In a post shared this week, Cursor CEO Michael Truell laid out a sweeping vision for how AI is reshaping software development — and backed it up with a striking internal data point: more than one-third of the pull requests merged at Cursor are now created by autonomous agents running independently in cloud virtual machines.

Truell framed the current moment as the dawn of a “third era” of AI-assisted development. The first was defined by tab autocomplete, which automated low-entropy, repetitive coding tasks. The second came with synchronous agents — AI systems that developers directed through back-and-forth prompt-and-response loops. Now, Truell argues, a third era is emerging, one defined by agents that can tackle larger, longer-horizon tasks with minimal human supervision.
“Cursor is no longer primarily about writing code,” Truell wrote. “It is about helping developers build the factory that creates their software.” That factory, in his telling, is made up of fleets of cloud-based agents that developers interact with more like teammates than tools — handing off tasks, setting review criteria, and evaluating outputs rather than writing line-by-line.
The numbers Truell shared suggest the shift is already well underway. As recently as March 2025, Cursor had roughly 2.5 times as many Tab users as agent users. That ratio has now inverted: agent users outnumber Tab users two-to-one, and overall agent usage on the platform has grown more than 15 times over the past year. Truell noted that many Cursor users today never touch the tab key at all.
The 35% internal PR figure is the most concrete signal yet of how far this transition has progressed. According to Truell, developers at Cursor who have adopted this new workflow share three defining characteristics: they have agents write nearly 100% of their code, they spend their time breaking down problems and reviewing agent-produced artifacts, and they run multiple agents simultaneously rather than guiding a single one to completion.
The mechanics enabling this shift are worth understanding. Unlike synchronous agents that compete for resources on a developer’s local machine and require constant oversight, cloud agents each run on their own virtual machine. A developer can hand off a task and move on, while the agent works through it over hours — iterating, testing, and ultimately returning not just a diff but reviewable artifacts: logs, video recordings, and live previews. That richer output is what makes parallel agent workflows practical at scale.
Truell is candid that significant work remains before this approach becomes standard across the industry.

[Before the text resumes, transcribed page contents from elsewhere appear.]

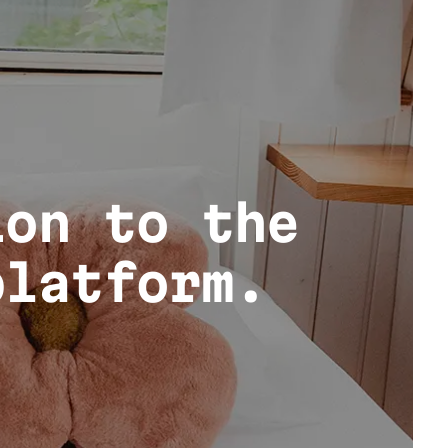
ion to the
platform.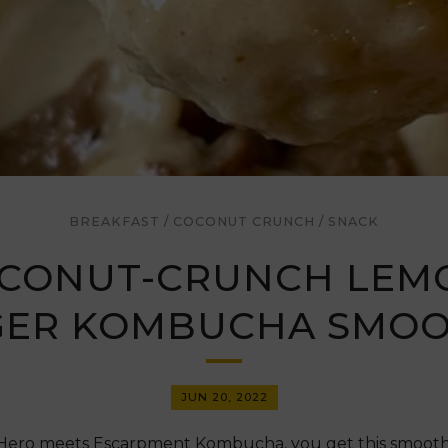
BREAKFAST
/
COCONUT CRUNCH
/
SNACK
CONUT-CRUNCH LEM
GER KOMBUCHA SMOO
JUN 20, 2022
ro meets Escarpment Kombucha, you get this smoothie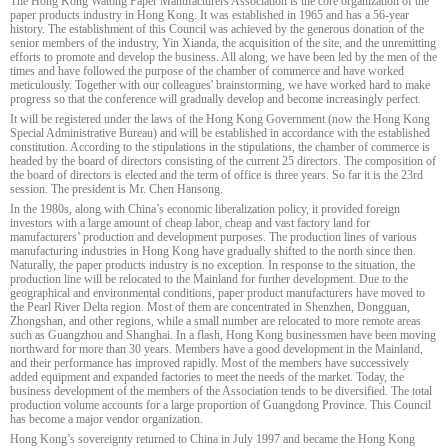
The Hong Kong Watong Paper Manufacturers Association is the core organization of the
paper products industry in Hong Kong. It was established in 1965 and has a 56-year
history. The establishment of this Council was achieved by the generous donation of the
senior members of the industry, Yin Xianda, the acquisition of the site, and the unremitting
efforts to promote and develop the business. All along, we have been led by the men of the
times and have followed the purpose of the chamber of commerce and have worked
meticulously. Together with our colleagues' brainstorming, we have worked hard to make
progress so that the conference will gradually develop and become increasingly perfect.
It will be registered under the laws of the Hong Kong Government (now the Hong Kong
Special Administrative Bureau) and will be established in accordance with the established
constitution. According to the stipulations in the stipulations, the chamber of commerce is
headed by the board of directors consisting of the current 25 directors. The composition of
the board of directors is elected and the term of office is three years. So far it is the 23rd
session. The president is Mr. Chen Hansong.
In the 1980s, along with China’s economic liberalization policy, it provided foreign
investors with a large amount of cheap labor, cheap and vast factory land for
manufacturers’ production and development purposes. The production lines of various
manufacturing industries in Hong Kong have gradually shifted to the north since then.
Naturally, the paper products industry is no exception. In response to the situation, the
production line will be relocated to the Mainland for further development. Due to the
geographical and environmental conditions, paper product manufacturers have moved to
the Pearl River Delta region. Most of them are concentrated in Shenzhen, Dongguan,
Zhongshan, and other regions, while a small number are relocated to more remote areas
such as Guangzhou and Shanghai. In a flash, Hong Kong businessmen have been moving
northward for more than 30 years. Members have a good development in the Mainland,
and their performance has improved rapidly. Most of the members have successively
added equipment and expanded factories to meet the needs of the market. Today, the
business development of the members of the Association tends to be diversified. The total
production volume accounts for a large proportion of Guangdong Province. This Council
has become a major vendor organization.
Hong Kong’s sovereignty returned to China in July 1997 and became the Hong Kong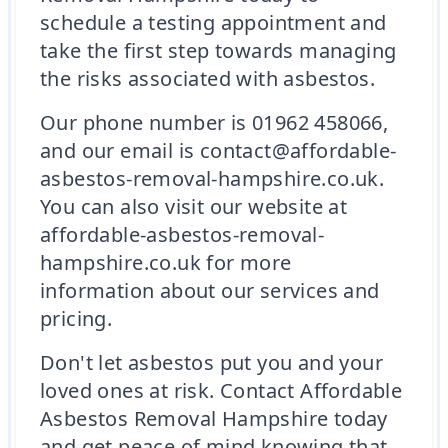
schedule a testing appointment and
take the first step towards managing
the risks associated with asbestos.
Our phone number is 01962 458066,
and our email is contact@affordable-
asbestos-removal-hampshire.co.uk.
You can also visit our website at
affordable-asbestos-removal-
hampshire.co.uk for more
information about our services and
pricing.
Don't let asbestos put you and your
loved ones at risk. Contact Affordable
Asbestos Removal Hampshire today
and get peace of mind knowing that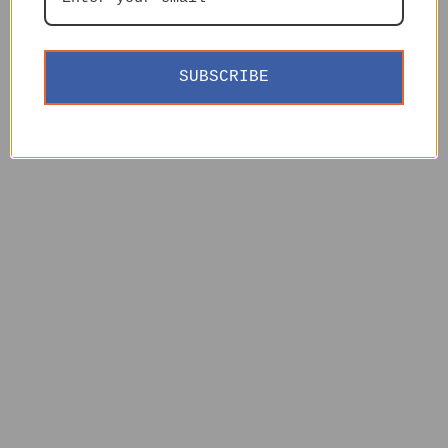
SUBSCRIBE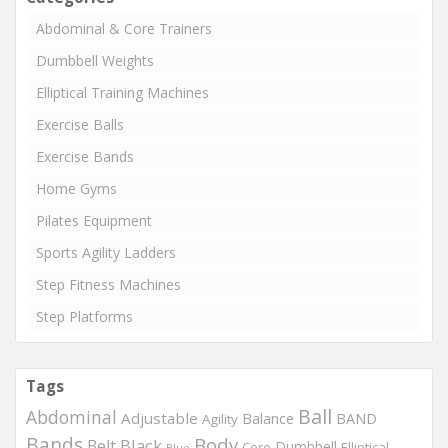
Abdominal & Core Trainers
Dumbbell Weights
Elliptical Training Machines
Exercise Balls
Exercise Bands
Home Gyms
Pilates Equipment
Sports Agility Ladders
Step Fitness Machines
Step Platforms
Tags
Ball
Abdominal
Adjustable
Balance
BAND
Agility
Bands
Body
Black
Belt
Dumbbell
Core
Elliptical
Blue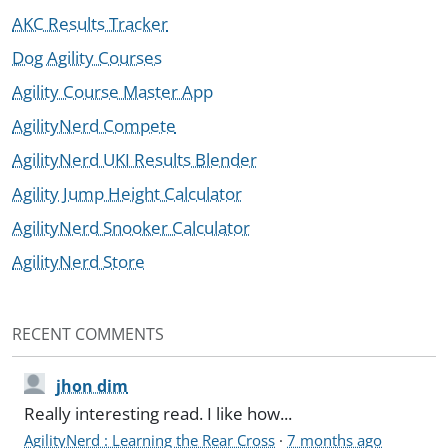
AKC Results Tracker
Dog Agility Courses
Agility Course Master App
AgilityNerd Compete
AgilityNerd UKI Results Blender
Agility Jump Height Calculator
AgilityNerd Snooker Calculator
AgilityNerd Store
RECENT COMMENTS
jhon dim
Really interesting read. I like how...
AgilityNerd : Learning the Rear Cross
·
7 months ago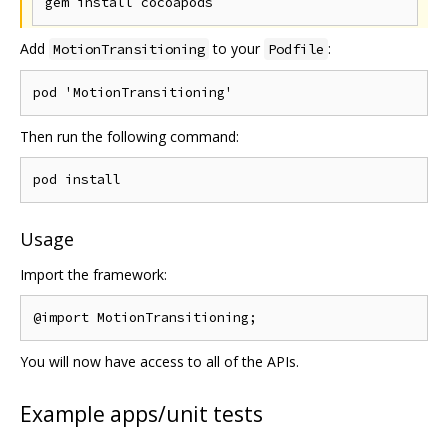
Add
to your
:
MotionTransitioning
Podfile
Then run the following command:
Usage
Import the framework:
You will now have access to all of the APIs.
Example apps/unit tests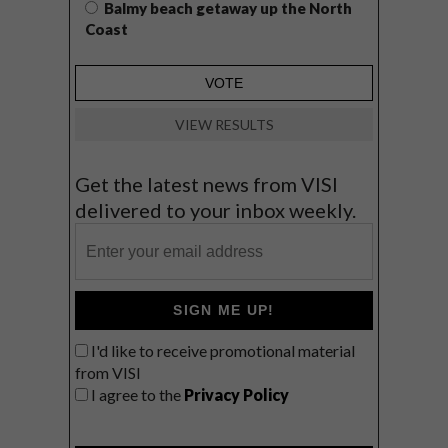
Balmy beach getaway up the North
Coast
VIEW RESULTS
Get the latest news from VISI
delivered to your inbox weekly.
SIGN ME UP!
I'd like to receive promotional material
from VISI
I agree to the
Privacy Policy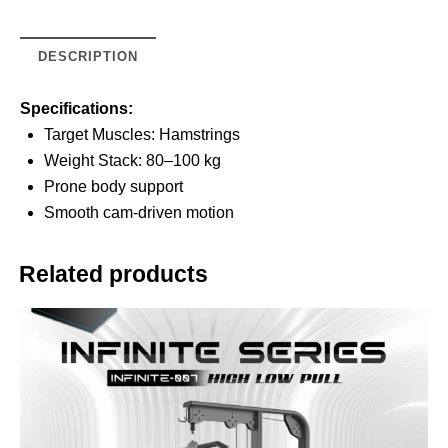
DESCRIPTION
Specifications:
Target Muscles: Hamstrings
Weight Stack: 80–100 kg
Prone body support
Smooth cam-driven motion
Related products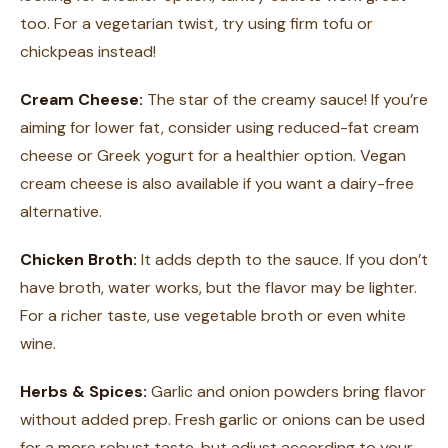
too. For a vegetarian twist, try using firm tofu or
chickpeas instead!
Cream Cheese:
The star of the creamy sauce! If you’re
aiming for lower fat, consider using reduced-fat cream
cheese or Greek yogurt for a healthier option. Vegan
cream cheese is also available if you want a dairy-free
alternative.
Chicken Broth:
It adds depth to the sauce. If you don’t
have broth, water works, but the flavor may be lighter.
For a richer taste, use vegetable broth or even white
wine.
Herbs & Spices:
Garlic and onion powders bring flavor
without added prep. Fresh garlic or onions can be used
for a more robust taste, but adjust according to your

At scale, problems that a single developer can easily work around — a flaky test, a broken environment — can interrupt every agent run. Ensuring agents have reliable access to the tools and context they need remains an open engineering challenge.
Cursor, for its part, has been somewhat overshadowed by CLI platforms like Claude Code and Codex. But it now seems to be hoping to skip that part entirely, and move straight to agentic coding. The pace of change is striking. Truell suggested the synchronous agent era may last less than a year before being eclipsed by cloud-native, autonomous workflows. “A year from now,” he wrote, “we think the vast majority of development work will be done by these kinds of agents.” For software teams watching the landscape shift, Cursor’s internal numbers suggest that future may arrive sooner than expected.